Every decision Johnny and I make. Every medication that slides down my throat or pierces my body. Every ultrasound. Every appointment (Can we just pause to talk about the sheer NUMBER of appointments every month?!) EVERY decision…is one we make together. If one of us is not on the same page, we pause. Check ourselves. Pray for direction and then proceed.
When we were up at the Cleveland Clinic, Johnny and I had a defining moment in our marriage where I looked him in the eye and said, “Babe, WE have to come first. Our marriage, regardless of how sick our son is, has to be the focus above all else. Even here. Even now. If WE are ok, we can handle anything else that comes our way in this. TOGETHER.”
Making your marriage a priority means you have to forget about everyone else. You have to drop your “people pleasing” ways and be selfish. Selfish in marriage for the SAKE of your marriage.
Lately, I have been saying “no” to activities with friends. Not all, but those that require more money than say a walk in the park or getting some ice cream. Like concerts. Trips. Big to-dos. I kindly decline and hope that the friends I choose to share life with will understand.
The amount of money wrapped up in trying to conceive *might* blow your mind if you add up how many months most couples try. Easily…EASILY…couples could spend $1,000-$2,000 a month. That price goes up and requires more up front depending on how far you choose to take this infertility train.
Any money that we have that is NOT going toward prenatal vitamins, shots, medications, ultrasounds or treatments is going toward bettering our marriage. The money I choose not to spend on things with MY friends for ME, goes toward US. It goes toward a last-minute Priceline hotel where we sneak away…just for the sake of getting away. Without telling anyone we are even leaving town.
Anytime money comes in from an unexpected tax return, a babysitting gig, or selling clothes to consignment, that money goes into our “Ski Fund” (otherwise known as our “Make-Our-Marriage-A-Priority Fund.”) We have been stashing away a little at a time. Looking ahead and planning an escape.
If I am not pregnant when the gloom of next winter arrives, we are flying out west on a ski trip. We are outta here! A dream we are working toward (both financially and physically) and where we are choosing to put what little “fun money” we come across these days.
This trip will be for US. Time away to better our marriage. Intentional time to reconnect.

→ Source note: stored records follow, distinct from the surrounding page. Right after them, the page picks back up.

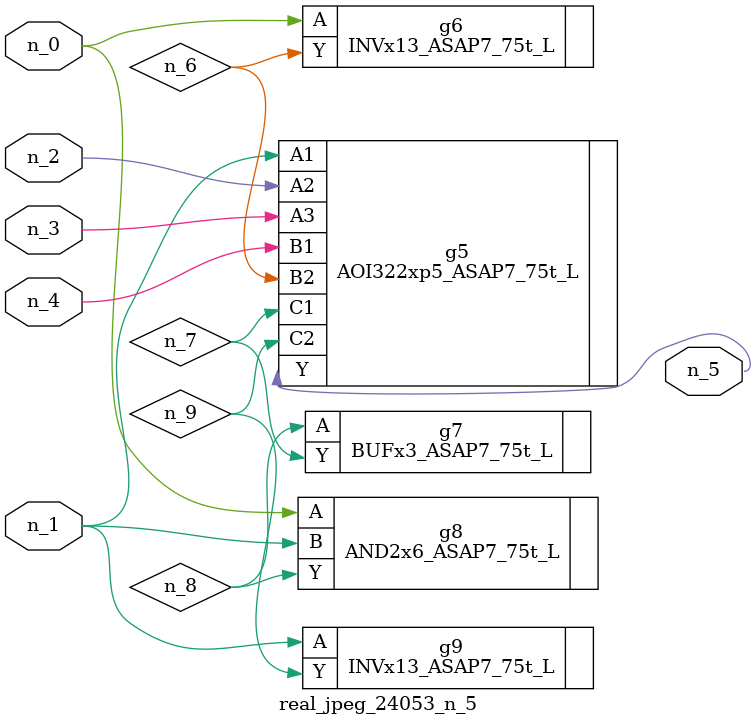
<source format=v>
module real_jpeg_24053_n_5 (n_4, n_0, n_1, n_2, n_3, n_5);

input n_4;
input n_0;
input n_1;
input n_2;
input n_3;

output n_5;

wire n_8;
wire n_6;
wire n_7;
wire n_9;

INVx13_ASAP7_75t_L g6 ( 
.A(n_0),
.Y(n_6)
);

AND2x6_ASAP7_75t_L g8 ( 
.A(n_0),
.B(n_1),
.Y(n_8)
);

AOI322xp5_ASAP7_75t_L g5 ( 
.A1(n_1),
.A2(n_2),
.A3(n_3),
.B1(n_4),
.B2(n_6),
.C1(n_7),
.C2(n_9),
.Y(n_5)
);

INVx13_ASAP7_75t_L g9 ( 
.A(n_1),
.Y(n_9)
);

BUFx3_ASAP7_75t_L g7 ( 
.A(n_8),
.Y(n_7)
);


endmodule
</source>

You need that weekly, consistent space to reconnect, too. Weeks where fatigue, hormone surges or countless doctors appointments are affecting my energy and state of mind, we carve out space for US. Whether it is using a gift card and going out to eat, or ordering a pizza and staying home, we say “no” to other things in order to say “yes” to each other.
That is SO IMPORTANT I cannot stress that enough.
Say “NO” to other things…even other people…if it means you can now say “YES” to each other.
If you know someone walking the road of infertility right now, be kind. Be understanding. Be low-stress and keep the demands on them light. They may not be able to plan activities ahead of time because their whole lives are at the mercy of the wife’s “cycle.” Allow them the space to say “no” to you so they can say “yes” to each other.
Help them protect their marriage.
Give them an opportunity to do something FUN without the burden of finances. Gift cards are an excellent way to MAKE THEM spend the money at the movie theater or restaurant where the gift card is for. Give them the freedom to have fun together without feeling guilty about it.
For those out there like me, make your marriage a priority during a time where you are tempted to make that journey to having a family the priority. Carve out space to reconnect…and space to just be. Protect your marriage. Fight for it. What is the point in making it to the end of all this if you lose each other along the way?